RT-qPCR-based tests for SARS-CoV-2 detection in pooled saliva samples for massive population screening to monitor epidemics

Abstract

Swab, RT-qPCR tests remain the gold standard of diagnostics of SARS-CoV-2 infections. These tests are costly and have limited throughput. We developed a 3-gene, seminested RT-qPCR test with SYBR green-based detection designed to be oversensitive rather than overspecific for high-throughput diagnostics of populations. This two-tier approach depends on decentralized self-collection of saliva samples, pooling, 1^st-tier testing with highly sensitive screening test and subsequent 2^nd-tier testing of individual samples from positive pools with the IVD test. The screening test was able to detect five copies of the viral genome in 10 µl of isolated RNA with 50% probability and 18.8 copies with 95% probability and reached Ct values that were highly linearly RNA concentration-dependent. In the side-by-side comparison, the screening test attained slightly better results than the commercially available IVD-certified RT-qPCR diagnostic test DiaPlexQ (100% specificity and 89.8% sensitivity vs. 100% and 73.5%, respectively). Testing of 1475 individual clinical samples pooled in 374 pools of four revealed 0.8% false positive pools and no false negative pools. In weekly prophylactic testing of 113 people within 6 months, a two-tier testing approach enabled the detection of 18 infected individuals, including several asymptomatic individuals, with substantially lower cost than individual RT-PCR testing.

Figure 1

Specificity of primer pairs used in screening test. Bioinformatic confusion matrix of chosen primer pair sequences vs. SARS-CoV-2 genomes and other Coronaviridae genomes.

Figure 2

Criteria of the test result assignment. (a) Derivatives of the representative melting curves of the tested genes in the screening test and mean Tm values. Black bars on top: temperature intervals within which the measured Tm value is considered specific for each gene. (b) Sensitivity and specificity of the seminested SARS-CoV-2 screening test depending on the positive result criterion. The percentage of true positive samples (n = 49) and true negative samples (n = 20) which were qualified correctly depending on the number of positive replicates of viral genes (in total of 6) in the screening test that was chosen as a threshold. Dotted lines: respective parameters, achieved by validated diagnostic test.

Figure 3

Quantitative performance of the screening test. (a) RNA-based Ct calibration curves for individual genes. Mean ± SD, n = 6. Dashed lines: linear regression curves fitted to data. The calculated curve equations and coefficients of determination are listed on the right side.
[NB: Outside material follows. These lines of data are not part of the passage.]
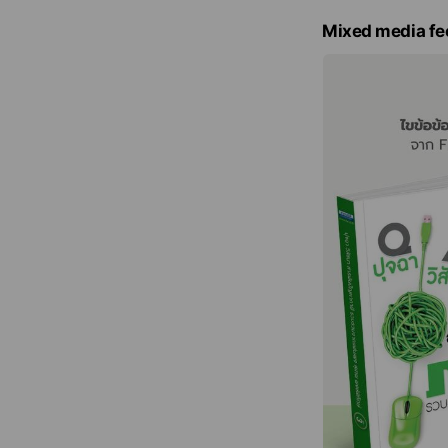
Mixed media fe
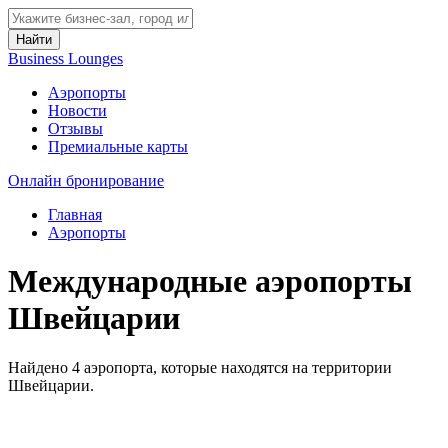
Найти
Business Lounges
Аэропорты
Новости
Отзывы
Премиальные карты
Онлайн бронирование
Главная
Аэропорты
Международные аэропорты
Швейцарии
Найдено 4 аэропорта, которые находятся на территории
Швейцарии.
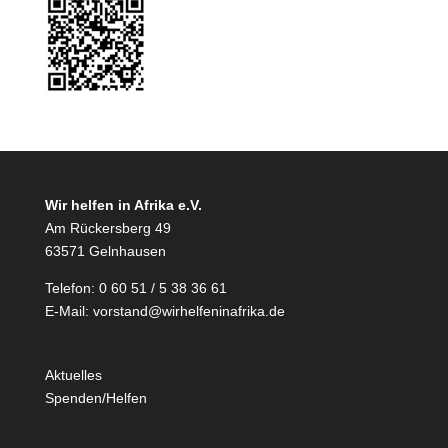
Wir helfen in Afrika e.V.
Am Rückersberg 49
63571 Gelnhausen
Telefon: 0 60 51 / 5 38 36 61
E-Mail:
vorstand@wirhelfeninafrika.de
Aktuelles
Spenden/Helfen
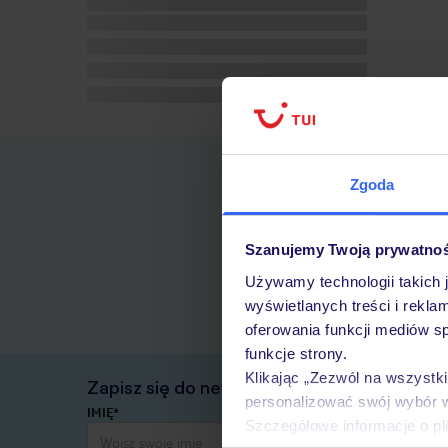
Zgoda
Szanujemy Twoją prywatno
Używamy technologii takich 
wyświetlanych treści i rekla
oferowania funkcji mediów s
funkcje strony.
Klikając „Zezwól na wszystk
Zapisz się do newslettera
personalizować swój wybór 
IMIĘ*
Szczegółowe informacje o pl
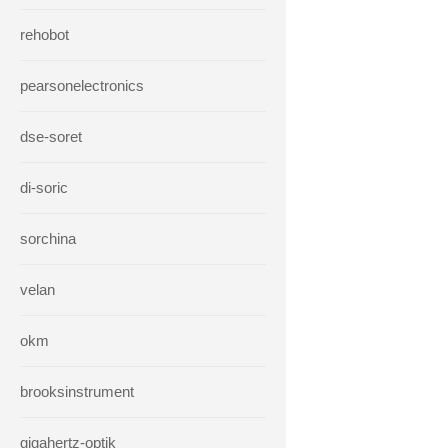
rehobot
pearsonelectronics
dse-soret
di-soric
sorchina
velan
okm
brooksinstrument
gigahertz-optik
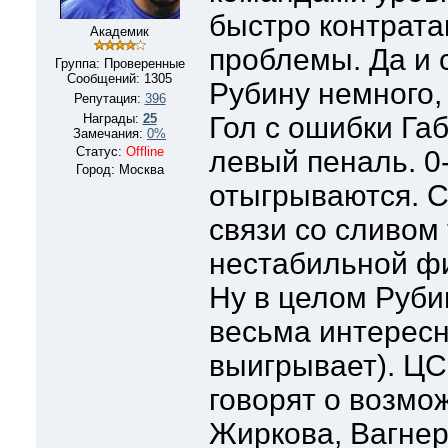
быстро контрат
Академик
проблемы. Да и 
Группа: Проверенные
Сообщений:
1305
Рубину немного,
Репутация:
396
Награды:
25
Гол с ошибки Га
Замечания:
0%
Статус:
Offline
левый пеналь. 0-
Город: Москва
отыгрываются. С
связи со сливом
нестабильной ф
Ну в целом Руби
весьма интересн
выигрывает). ЦС
говорят о возмо
Жиркова, Вагнер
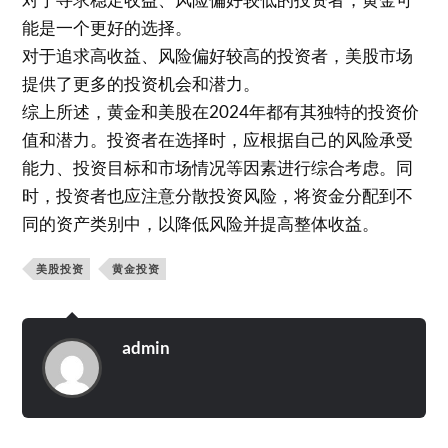
能是一个更好的选择。
对于追求高收益、风险偏好较高的投资者，美股市场
提供了更多的投资机会和潜力。
综上所述，黄金和美股在2024年都有其独特的投资价
值和潜力。投资者在选择时，应根据自己的风险承受
能力、投资目标和市场情况等因素进行综合考虑。同
时，投资者也应注意分散投资风险，将资金分配到不
同的资产类别中，以降低风险并提高整体收益。
美股投资
黄金投资
admin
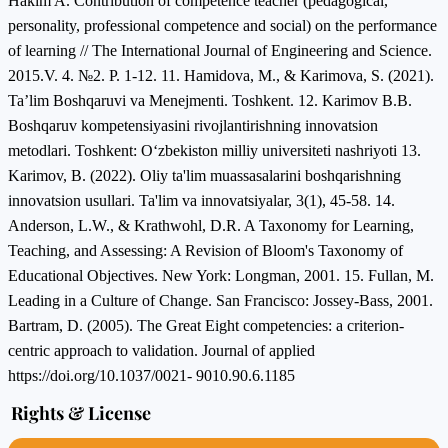
Hakim A. Contribution of competence teacher (pedagogical,
personality, professional competence and social) on the performance
of learning // The International Journal of Engineering and Science.
2015.V. 4. №2. P. 1-12. 11. Hamidova, M., & Karimova, S. (2021).
Ta’lim Boshqaruvi va Menejmenti. Toshkent. 12. Karimov B.B.
Boshqaruv kompetensiyasini rivojlantirishning innovatsion
metodlari. Toshkent: O‘zbekiston milliy universiteti nashriyoti 13.
Karimov, B. (2022). Oliy ta'lim muassasalarini boshqarishning
innovatsion usullari. Ta'lim va innovatsiyalar, 3(1), 45-58. 14.
Anderson, L.W., & Krathwohl, D.R. A Taxonomy for Learning,
Teaching, and Assessing: A Revision of Bloom's Taxonomy of
Educational Objectives. New York: Longman, 2001. 15. Fullan, M.
Leading in a Culture of Change. San Francisco: Jossey-Bass, 2001.
Bartram, D. (2005). The Great Eight competencies: a criterion-
centric approach to validation. Journal of applied
https://doi.org/10.1037/0021- 9010.90.6.1185
Rights & License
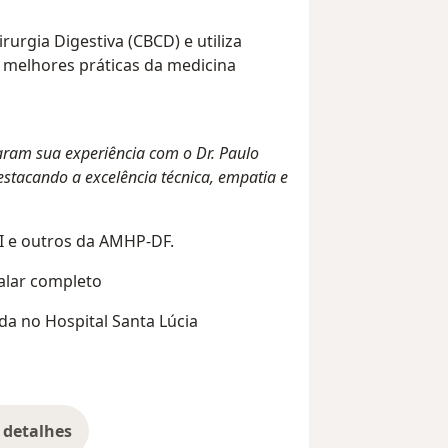
rurgia Digestiva (CBCD) e utiliza
s melhores práticas da medicina
aram sua experiência com o Dr. Paulo
estacando a excelência técnica, empatia e
I e outros da AMHP-DF.
alar completo
ada no Hospital Santa Lúcia
 detalhes
bre a experiência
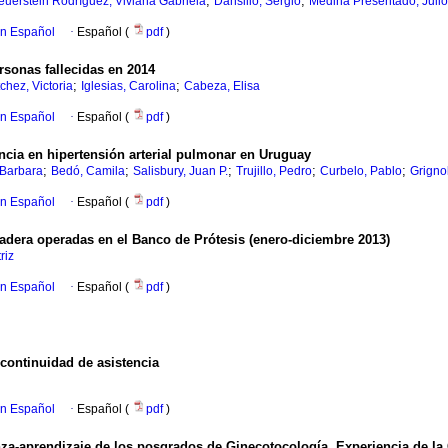
;
;
euerstein Rodríguez, Viviana Gabriela
Dansilio, Sergio
Medina Presentado, Juli
en Español
·
Español (
pdf
)
ersonas fallecidas en 2014
;
;
chez, Victoria
Iglesias, Carolina
Cabeza, Elisa
en Español
·
Español (
pdf
)
encia en hipertensión arterial pulmonar en Uruguay
;
;
;
;
;
 Barbara
Bedó, Camila
Salisbury, Juan P.
Trujillo, Pedro
Curbelo, Pablo
Grigno
en Español
·
Español (
pdf
)
 cadera operadas en el Banco de Prótesis (enero-diciembre 2013)
riz
en Español
·
Español (
pdf
)
a continuidad de asistencia
en Español
·
Español (
pdf
)
za-aprendizaje de los posgrados de Ginecotocología. Experiencia de la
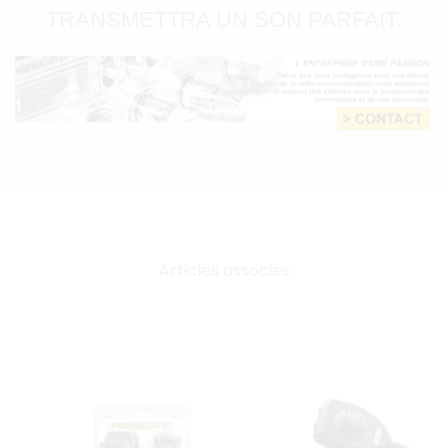
TRANSMETTRA UN SON PARFAIT.
Articles associés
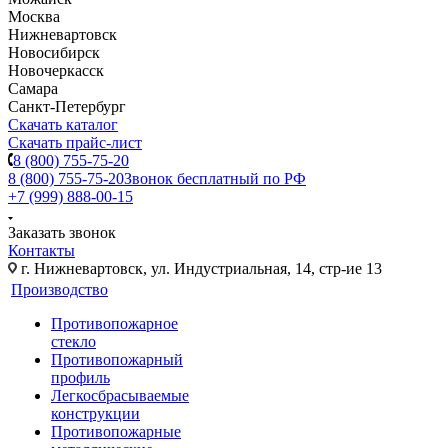
Москва
Нижневартовск
Новосибирск
Новочеркасск
Самара
Санкт-Петербург
Скачать каталог
Скачать прайс-лист
8 (800) 755-75-20
8 (800) 755-75-20
Звонок бесплатный по РФ
+7 (999) 888-00-15
Заказать звонок
Контакты
г. Нижневартовск, ул. Индустриальная, 14, стр-ие 13
Производство
Противопожарное
стекло
Противопожарный
профиль
Легкосбрасываемые
конструкции
Противопожарные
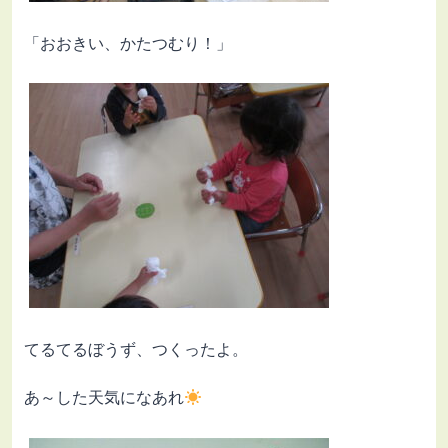
「おおきい、かたつむり！」
てるてるぼうず、つくったよ。
あ～した天気になあれ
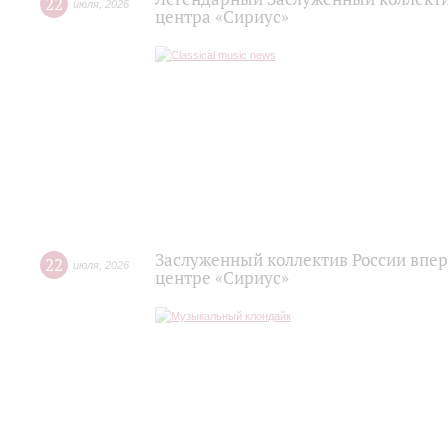
22
июля
,
2026
центра «Сириус»
Заслуженный коллектив России впер
22
июля
,
2026
центре «Сириус»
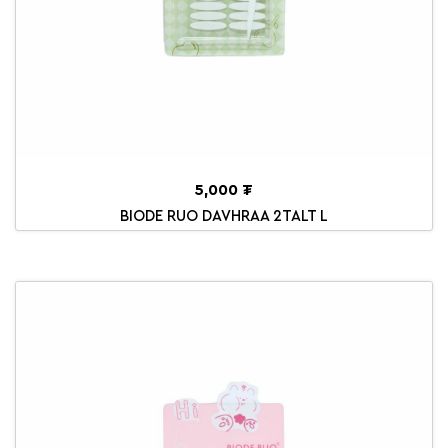
5,000 ₮
BIODE RUO DAVHRAA 2TALT L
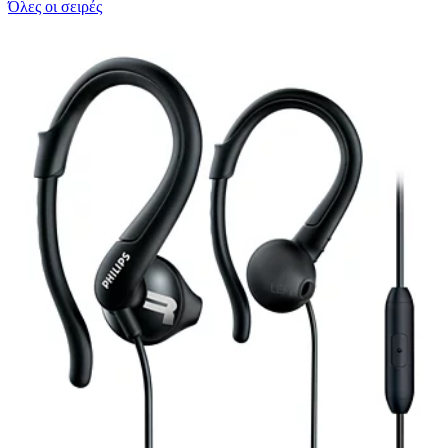
Όλες οι σειρές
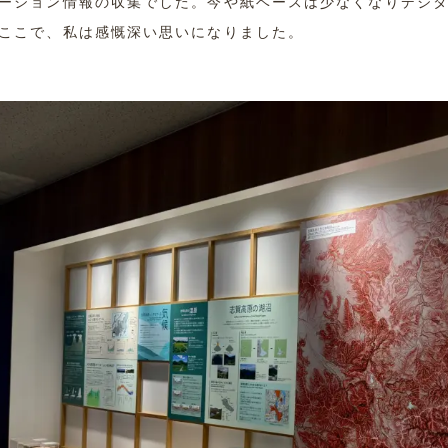
ーション情報の収集でした。今や紙ベースは少なくなりデジ
ここで、私は感慨深い思いになりました。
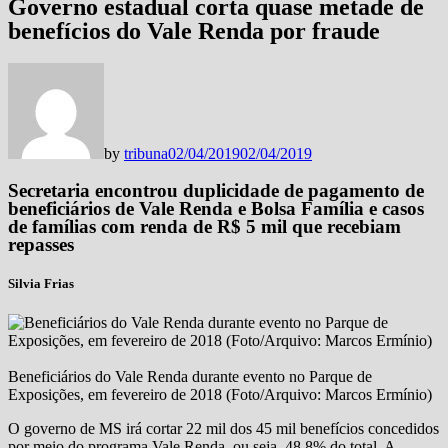
Governo estadual corta quase metade de
benefícios do Vale Renda por fraude
by
tribuna
02/04/2019
02/04/2019
Secretaria encontrou duplicidade de pagamento de
beneficiários de Vale Renda e Bolsa Família e casos
de famílias com renda de R$ 5 mil que recebiam
repasses
Silvia Frias
Beneficiários do Vale Renda durante evento no Parque de
Exposições, em fevereiro de 2018 (Foto/Arquivo: Marcos Ermínio)
O governo de MS irá cortar 22 mil dos 45 mil benefícios concedidos
por meio do programa Vale Renda, ou seja, 48,8% do total. A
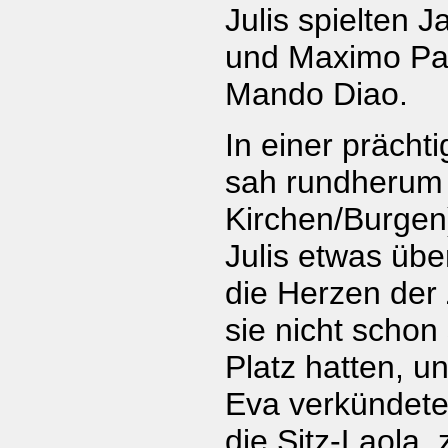
Julis spielten J
und Maximo Pa
Mando Diao.
In einer prächt
sah rundherum
Kirchen/Burgen)
Julis etwas übe
die Herzen der
sie nicht schon
Platz hatten, u
Eva verkündete
die Sitz-Laola,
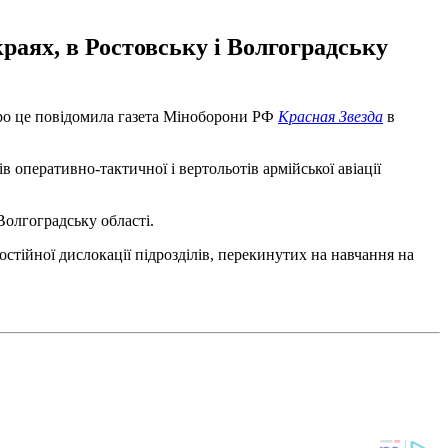
раях, в Ростовську і Волгоградську
 Про це повідомила газета Міноборони РФ
Красная Звезда
в
 оперативно-тактичної і вертольотів армійської авіації
Волгоградську області.
стійної дислокації підрозділів, перекинутих на навчання на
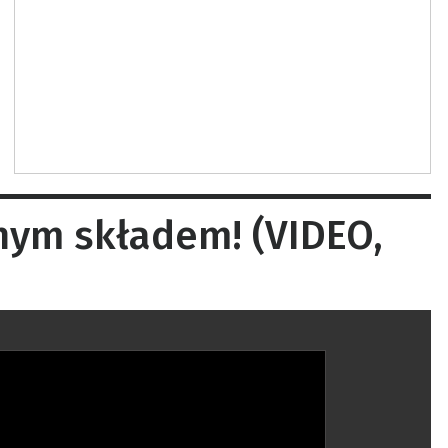
nym składem! (VIDEO,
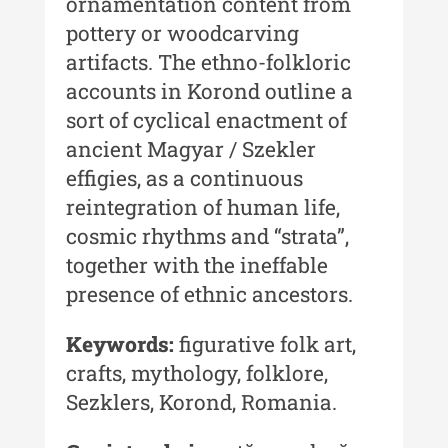
ornamentation content from
Buletinul Centrului de Cercetare și
pottery or woodcarving
Conservare-Restaurare a
artifacts. The ethno-folkloric
Patrimoniului
accounts in Korond outline a
Buletinul Centrului de Cercetare
sort of cyclical enactment of
și Conservare-Restaurare a
ancient Magyar / Szekler
Patrimoniului - 2021
effigies, as a continuous
Buletinul Centrului de Cercetare
reintegration of human life,
și Conservare-Restaurare a
cosmic rhythms and “strata”,
Patrimoniului - 2020
together with the ineffable
Buletinul Centrului de Cercetare
presence of ethnic ancestors.
și Conservare-Restaurare a
Patrimoniului - 2019
Keywords:
figurative folk art,
Indexul Complet
crafts, mythology, folklore,
Sezklers, Korond, Romania.
MediCult - Revista de mediere
culturală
Linear fitting P < 0.0001 for each gene. Dotted horizontal line: threshold Ct value for specific amplification. (b) Probability of obtaining positive results of the screening test depending on viral RNA concentration in a sample. Black points/whiskers: 95% confidence intervals with the center of each interval marked. Gray line: four parameter logistic curve fitted to data. P₅₀ value presented as the mean ± SEM. (c) Efficiency of RNA isolation: number of copies calculated from Ct calibration curve divided by number of viral particles added to saliva samples. Each point represents efficiency calculated independently from a single viral gene replicate. Red lines/whiskers: median and interquartile range. Data points presented as total are also analyzed by groups, depending on virus concentration or saliva sample used as a carrier for isolation. The significance of differences between groups was calculated with ANOVA. No post hoc tests were performed. (d) Experimental verification of cross-reactivity with selected respiratory viruses. Ct values for individual genes obtained by qPCR in a seminested screening test using RNA samples of chosen non-SARS-CoV-2 respiratory viruses; control: primer pair specific to each virus. Upper dashed line: last cycle of the reaction; points above indicate samples with no detectable amplification. Lower dotted line: chosen threshold for specific amplification; points above are considered nonspecific by default.

Figure 4

Economics of screening test. Comparative costs of testing using epidemic pooling tests and individual diagnostic tests employing a one-step, multiplex RT-qPCR SARS-CoV-2 commercial kit. Data are normalized against the cost of individual testing using commercial diagnostic tests (100%, horizontal line) and for both methods include the cost of reagents, disposable, PPE, labor, laboratory equipment and overheads. P4, P8, P12: pooling factors (number of individual samples within a pool).

Figure 5

Results of routine use of the screening test; asterisk: false negative ratio calculated only from unraveled negative pools (which include 88 individual samples).